Quickbase has 700 employees but many of them are remote — and as far away as Bulgaria — so it didn’t make sense to have a big party at headquarters, said Chief People Officer Sherri Kottmann. Instead, the company left it to individual teams to organize their own fun. Even in Boston, she said only 30% to 40% of employees come to the office in the middle of the week, when it’s busiest.

But one thing seems sure: People are fed up with getting on screens for cocktail mixing or secret Santa exchanges. Fewer than 2% of companies are hosting virtual celebrations this year, compared to 7% last year and 17% in 2020, Challenger’s survey found.

Jeff Consoletti, founder of Las Angeles event production company JJLA, said he has received zero requests this year for the gift boxes and cheese-and-wine pairing kits that helped keep his business afloat for the past two years. Instead, he has seen a 100% increase in bookings for in-person events, though they are much smaller than the 5,000-person revelries he often staged before the pandemic.

Ksenia Kulynych, director of operations at Monarch Rooftop & Indoor Lounge in New York, said she’s seen a 30% increase in small group reservations this year — and often, a drastic undercount or overcount of guests as planners struggle to gauge how deep the enthusiasm for parties goes. Lunches are surprisingly popular, and Fridays are out.

“We will pitch away on Fridays and the response is always, ‘no one’s in the office. It’s too hard to get anyone to come into the office. No one’s going to come into the city on a Friday,’” Kulynych said.

Even before the remote work revolution, some people were pushing back at the idea of “forced fun” at work, particularly in corporate cultures where heavy drinking is intertwined with networking.

Shwetha Pai, who works from home in Cincinnati for a small workplace analytics firm, said big holiday parties stir up memories of her early career days in investment banking, when her guard was always up at male-dominated nights out, and she often used her commute home as an excuse to leave early.

“People make bad decisions in those situations. They just do,” said Pai, 41, head of operations and marketing at Worklytics. “There is definitely this expectation that you take part in all of it because that’s part of ‘team bonding.’ But in fact, for women, it’s really fraught with a lot of challenges and risk. ”

Bill MacQueen, 46, is far removed from big city nightlife as assistant director of commercialization at Ajinomoto’s manufacturing plant in Eddyville, Iowa. And he doesn’t drink.

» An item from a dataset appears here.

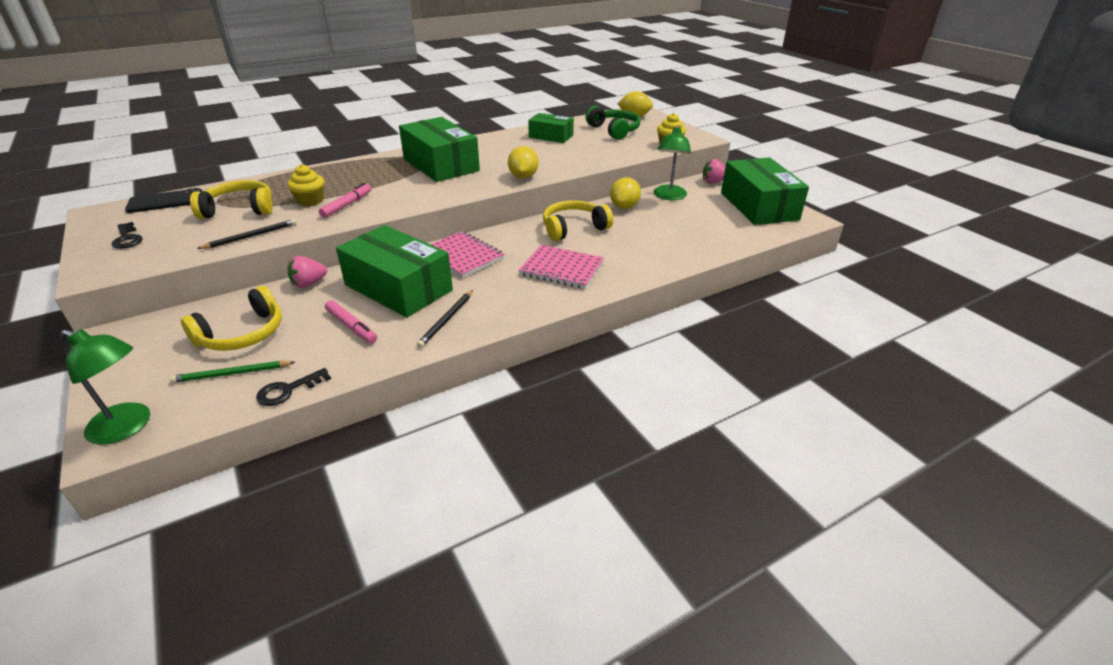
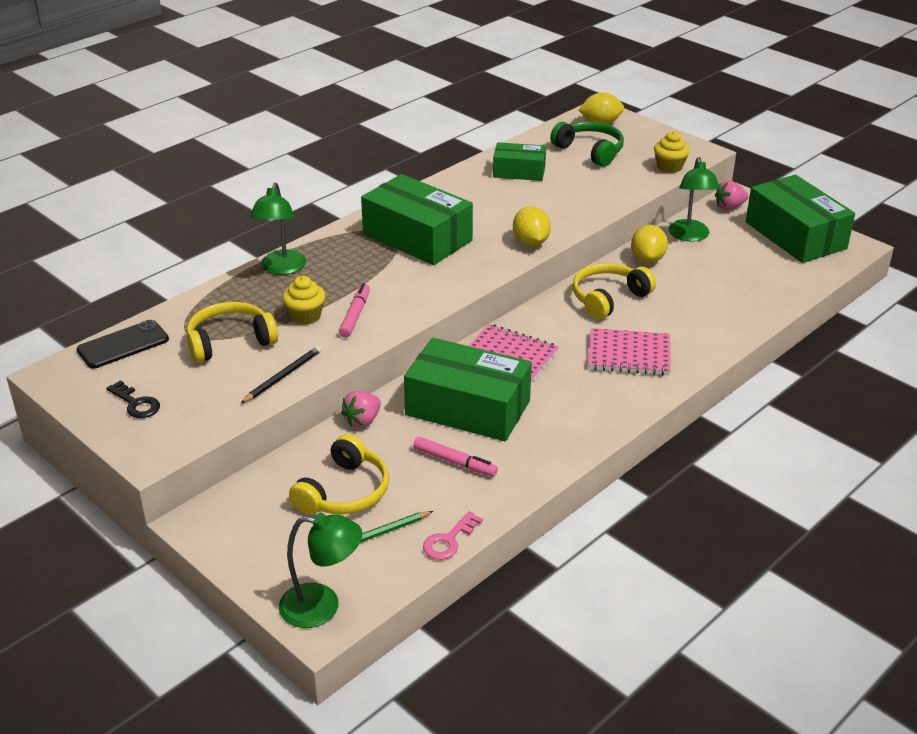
camera: 15 degrees left, 0 degrees up
black key [256,368,331,406] -> pink key [423,511,483,560]
black pencil [417,290,473,348] -> none
none -> green lamp [250,183,306,275]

But count him in for bingo.

MacQueen said his heart gave a “leap for joy that we were back to pre-COVID” when he got his bingo card at the entrance of Ajinomoto’s dinner party for its plant workers, an event he has cherished since he started working there 28 years ago, two days after graduating high school.

“It was just so nice to hear everyone in that hall talking and laughing, and people teasing each other,” MacQueen said. “And sounding cheesy, it was just kind of like a family reunion.”